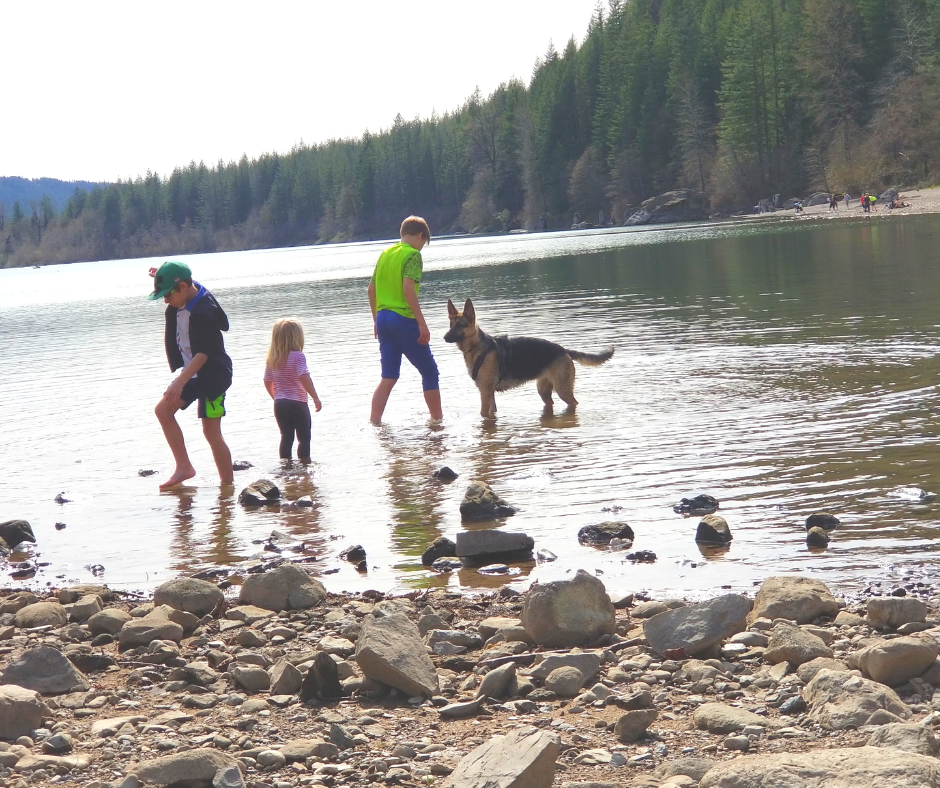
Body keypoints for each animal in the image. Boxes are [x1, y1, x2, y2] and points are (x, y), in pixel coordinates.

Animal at [446, 298, 616, 418]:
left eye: (460, 325)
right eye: (450, 325)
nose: (444, 337)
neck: (477, 346)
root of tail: (563, 349)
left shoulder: (485, 393)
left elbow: (483, 414)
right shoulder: (490, 394)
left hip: (563, 390)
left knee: (573, 403)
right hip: (544, 392)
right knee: (551, 402)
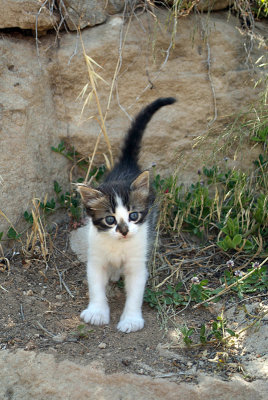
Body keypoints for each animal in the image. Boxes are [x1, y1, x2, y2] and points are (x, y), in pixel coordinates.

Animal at [77, 97, 176, 334]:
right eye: (110, 219)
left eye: (133, 216)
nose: (123, 231)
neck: (118, 246)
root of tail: (127, 166)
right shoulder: (96, 258)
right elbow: (96, 286)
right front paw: (97, 312)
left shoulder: (137, 262)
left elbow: (135, 293)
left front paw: (130, 320)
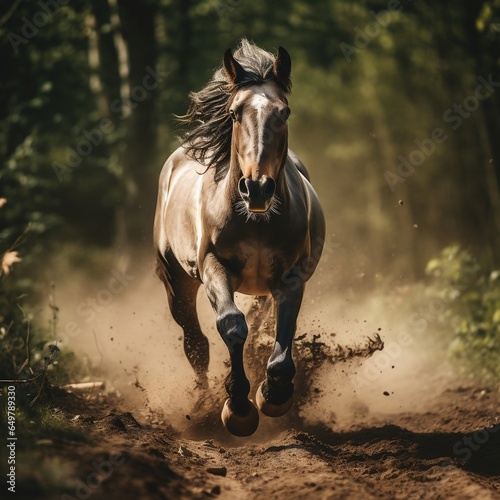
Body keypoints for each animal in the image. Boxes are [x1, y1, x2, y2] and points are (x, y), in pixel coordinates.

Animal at [154, 40, 326, 438]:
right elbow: (232, 325)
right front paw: (238, 408)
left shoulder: (291, 275)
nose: (257, 188)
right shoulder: (214, 268)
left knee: (259, 319)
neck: (256, 221)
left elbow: (283, 329)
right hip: (177, 281)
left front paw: (274, 394)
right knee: (196, 344)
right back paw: (201, 404)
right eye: (234, 114)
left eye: (285, 112)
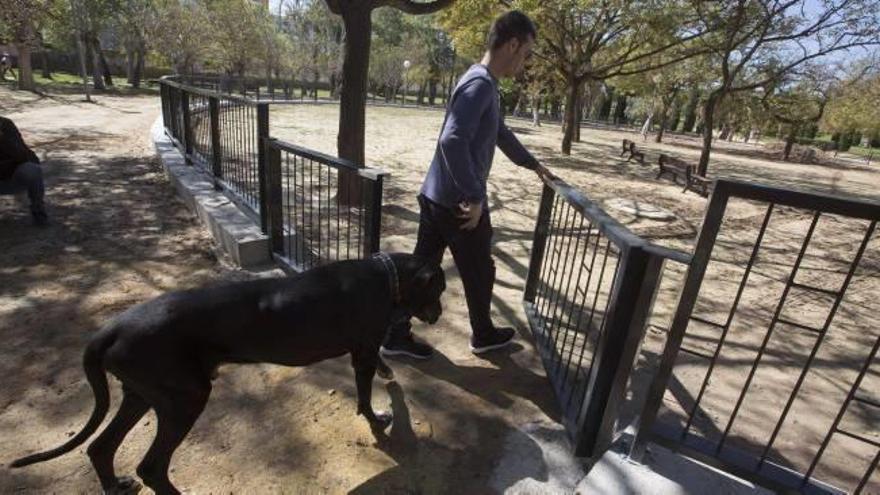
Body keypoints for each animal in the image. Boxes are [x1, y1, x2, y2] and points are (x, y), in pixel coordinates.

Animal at [10, 254, 444, 494]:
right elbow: (366, 397)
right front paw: (378, 418)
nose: (440, 314)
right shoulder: (363, 351)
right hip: (185, 398)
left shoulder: (364, 349)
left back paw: (115, 487)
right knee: (151, 466)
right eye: (439, 288)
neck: (387, 273)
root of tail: (111, 328)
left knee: (101, 447)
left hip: (142, 394)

--

Take every line above that includes the string "elbow" and return it.

left elbow: (483, 414)
right elbow: (96, 286)
left elbow: (135, 293)
right elbow: (232, 325)
left elbow: (283, 329)
right elbow: (366, 397)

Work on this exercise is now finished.